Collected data
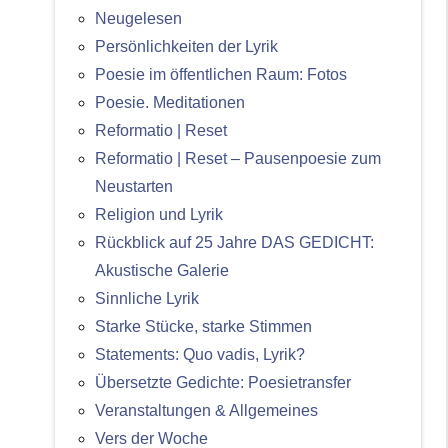
Neugelesen
Persönlichkeiten der Lyrik
Poesie im öffentlichen Raum: Fotos
Poesie. Meditationen
Reformatio | Reset
Reformatio | Reset – Pausenpoesie zum
Neustarten
Religion und Lyrik
Rückblick auf 25 Jahre DAS GEDICHT:
Akustische Galerie
Sinnliche Lyrik
Starke Stücke, starke Stimmen
Statements: Quo vadis, Lyrik?
Übersetzte Gedichte: Poesietransfer
Veranstaltungen & Allgemeines
Vers der Woche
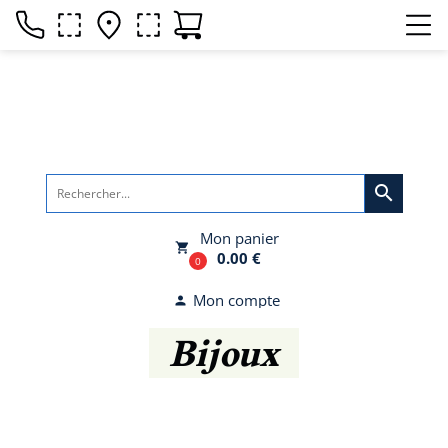
search
Mon panier
local_grocery_store
0.00 €
0
Mon compte
person
Bijoux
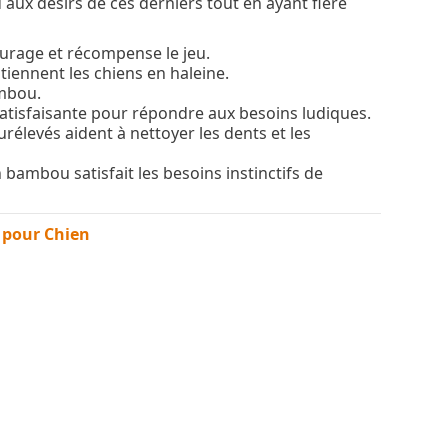
aux désirs de ces derniers tout en ayant fière
urage et récompense le jeu.
tiennent les chiens en haleine.
mbou.
satisfaisante pour répondre aux besoins ludiques.
urélevés aident à nettoyer les dents et les
 bambou satisfait les besoins instinctifs de
 pour Chien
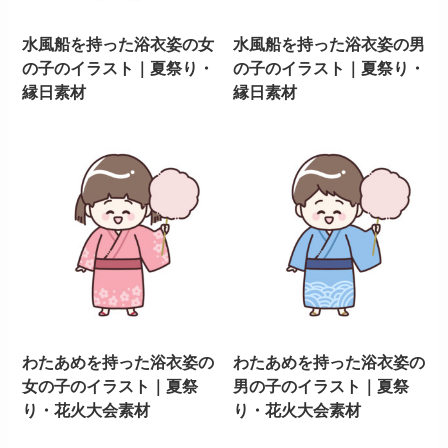
水風船を持った浴衣姿の女
水風船を持った浴衣姿の男
の子のイラスト｜夏祭り・
の子のイラスト｜夏祭り・
縁日素材
縁日素材
わたあめを持った浴衣姿の
わたあめを持った浴衣姿の
女の子のイラスト｜夏祭
男の子のイラスト｜夏祭
り・花火大会素材
り・花火大会素材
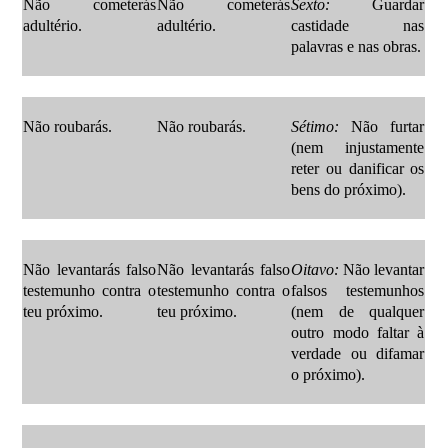
Não cometerás
Não cometerás
Sexto:
Guardar
adultério.
adultério.
castidade nas
palavras e nas obras.
Não roubarás.
Não roubarás.
Sétimo:
Não furtar
(nem injustamente
reter ou danificar os
bens do próximo).
Não levantarás falso
Não levantarás falso
Oitavo:
Não levantar
testemunho contra o
testemunho contra o
falsos testemunhos
teu próximo.
teu próximo.
(nem de qualquer
outro modo faltar à
verdade ou difamar
o próximo).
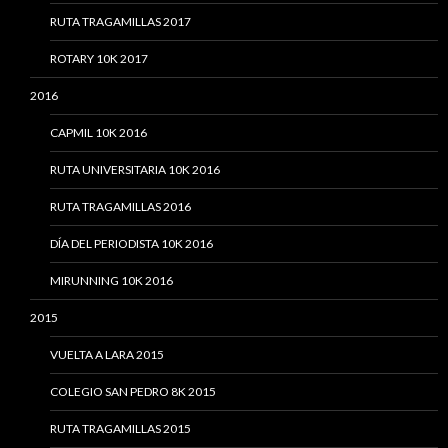
RUTA TRAGAMILLAS 2017
ROTARY 10K 2017
2016
CAPMIL 10K 2016
RUTA UNIVERSITARIA 10K 2016
RUTA TRAGAMILLAS 2016
DÍA DEL PERIODISTA 10K 2016
MIRUNNING 10K 2016
2015
VUELTA A LARA 2015
COLEGIO SAN PEDRO 8K 2015
RUTA TRAGAMILLAS 2015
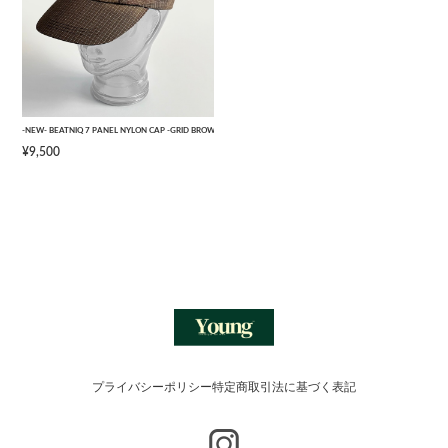
-NEW- BEATNIQ 7 PANEL NYLON CAP -GRID BROWN CAMOUFLAGE- [ONE SIZE]
¥9,500
プライバシーポリシー
特定商取引法に基づく表記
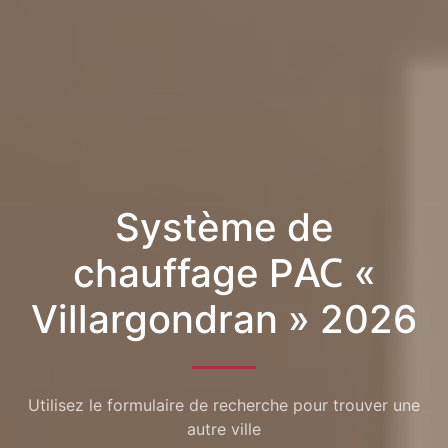
Système de
chauffage PAC «
Villargondran » 2026
Utilisez le formulaire de recherche pour trouver une
autre ville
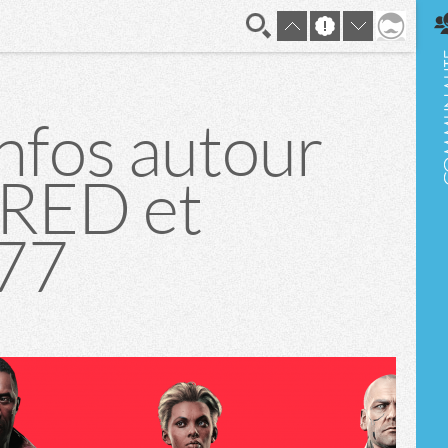
En direct
infos autour
 RED et
77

→ **Assignment**: Every line above goes into the copy unchanged; the pictures do not.

→ **Expected output**:
Neugelesen
Persönlichkeiten der Lyrik
Poesie im öffentlichen Raum: Fotos
Poesie. Meditationen
Reformatio | Reset
Reformatio | Reset – Pausenpoesie zum
Neustarten
Religion und Lyrik
Rückblick auf 25 Jahre DAS GEDICHT:
Akustische Galerie
Sinnliche Lyrik
Starke Stücke, starke Stimmen
Statements: Quo vadis, Lyrik?
Übersetzte Gedichte: Poesietransfer
Veranstaltungen & Allgemeines
Vers der Woche
search
Mon panier
local_grocery_store
0.00 €
0
Mon compte
person
Bijoux
aux désirs de ces derniers tout en ayant fière
urage et récompense le jeu.
tiennent les chiens en haleine.
mbou.
satisfaisante pour répondre aux besoins ludiques.
urélevés aident à nettoyer les dents et les
 bambou satisfait les besoins instinctifs de
 pour Chien
水風船を持った浴衣姿の女
水風船を持った浴衣姿の男
の子のイラスト｜夏祭り・
の子のイラスト｜夏祭り・
縁日素材
縁日素材
わたあめを持った浴衣姿の
わたあめを持った浴衣姿の
女の子のイラスト｜夏祭
男の子のイラスト｜夏祭
り・花火大会素材
り・花火大会素材
Não cometerás
Não cometerás
Sexto:
Guardar
adultério.
adultério.
castidade nas
palavras e nas obras.
Não roubarás.
Não roubarás.
Sétimo:
Não furtar
(nem injustamente
reter ou danificar os
bens do próximo).
Não levantarás falso
Não levantarás falso
Oitavo:
Não levantar
testemunho contra o
testemunho contra o
falsos testemunhos
teu próximo.
teu próximo.
(nem de qualquer
outro modo faltar à
verdade ou difamar
o próximo).
RUTA TRAGAMILLAS 2017
ROTARY 10K 2017
2016
CAPMIL 10K 2016
RUTA UNIVERSITARIA 10K 2016
RUTA TRAGAMILLAS 2016
DÍA DEL PERIODISTA 10K 2016
MIRUNNING 10K 2016
2015
VUELTA A LARA 2015
COLEGIO SAN PEDRO 8K 2015
RUTA TRAGAMILLAS 2015
-NEW- BEATNIQ 7 PANEL NYLON CAP -GRID BROWN CAMOUFLAGE- [ONE SIZE]
¥9,500
プライバシーポリシー
特定商取引法に基づく表記
Système de
chauffage PAC «
Villargondran » 2026
Utilisez le formulaire de recherche pour trouver une
autre ville
En direct
infos autour
 RED et
77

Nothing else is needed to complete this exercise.